Education & Training

  • PhD, Japanese, Stanford University, 1999
  • MA, Japanese, University of Wisconsin, Madison, 1991
  • BA, Japanese with a Certificate in Asian Studies, University of Pittsburgh, 1988

Representative Publications

  • Cultural Imprints: War and Memory in the Samurai Age. Ithaca, New York: Cornell University Press, 2022. Co-edited with Katherine Saltzman-Li
  • Swords, Oaths and Prophetic Visions: Authoring Warrior Rule in Medieval Japan. Honolulu: University of Hawai'i Press, 2006.
  • Like Clouds or Mists: Studies and Translations of Noh Plays of the Genpei War. Cornell East Asia Series, 2014. Co-editor, with Michael G. Watson.

Research Interests

My research is motivated by a fascination with the way historical and cultural memory are represented in literature and performing arts from Japan’s medieval period, particularly the fifteenth century.

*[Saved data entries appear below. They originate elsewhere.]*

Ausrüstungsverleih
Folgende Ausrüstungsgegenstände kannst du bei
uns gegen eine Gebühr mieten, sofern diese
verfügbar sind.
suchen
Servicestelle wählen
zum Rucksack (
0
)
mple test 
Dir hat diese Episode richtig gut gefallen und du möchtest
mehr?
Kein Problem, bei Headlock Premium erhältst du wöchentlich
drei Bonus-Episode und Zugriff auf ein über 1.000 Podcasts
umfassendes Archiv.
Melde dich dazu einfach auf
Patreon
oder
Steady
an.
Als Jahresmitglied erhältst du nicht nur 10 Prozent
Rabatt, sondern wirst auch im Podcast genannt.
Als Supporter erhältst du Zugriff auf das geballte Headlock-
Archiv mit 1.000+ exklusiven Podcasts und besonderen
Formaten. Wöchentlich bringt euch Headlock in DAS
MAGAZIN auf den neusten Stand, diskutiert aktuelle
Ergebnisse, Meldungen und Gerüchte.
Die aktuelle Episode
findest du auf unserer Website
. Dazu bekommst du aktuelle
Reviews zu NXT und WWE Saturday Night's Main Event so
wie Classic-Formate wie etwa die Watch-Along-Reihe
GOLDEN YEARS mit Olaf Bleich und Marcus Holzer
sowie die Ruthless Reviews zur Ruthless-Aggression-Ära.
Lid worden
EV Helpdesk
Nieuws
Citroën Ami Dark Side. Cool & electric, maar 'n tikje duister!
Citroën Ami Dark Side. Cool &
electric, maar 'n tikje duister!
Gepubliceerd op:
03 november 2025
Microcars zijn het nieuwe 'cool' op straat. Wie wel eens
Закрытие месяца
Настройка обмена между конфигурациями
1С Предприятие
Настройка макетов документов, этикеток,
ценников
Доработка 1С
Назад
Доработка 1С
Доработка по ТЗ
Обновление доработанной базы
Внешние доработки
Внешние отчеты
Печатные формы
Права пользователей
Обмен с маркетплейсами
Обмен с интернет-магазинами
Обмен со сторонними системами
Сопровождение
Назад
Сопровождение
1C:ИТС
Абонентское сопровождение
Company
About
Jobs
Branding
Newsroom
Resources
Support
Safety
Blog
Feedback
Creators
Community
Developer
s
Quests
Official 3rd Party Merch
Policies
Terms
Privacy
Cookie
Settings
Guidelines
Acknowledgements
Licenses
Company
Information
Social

My first book focused on Japan’s most famous military tale, The Tales of the Heike, exploring its connections to and influences on both the writing and performing of the early age of Japan’s first shogunate. I am currently working on a book-length study of noh drama, specifically how the staging of a set of plays by early playwrights simultaneously codify and undermine spaces of the poetic and social landscapes of the early fifteenth-century.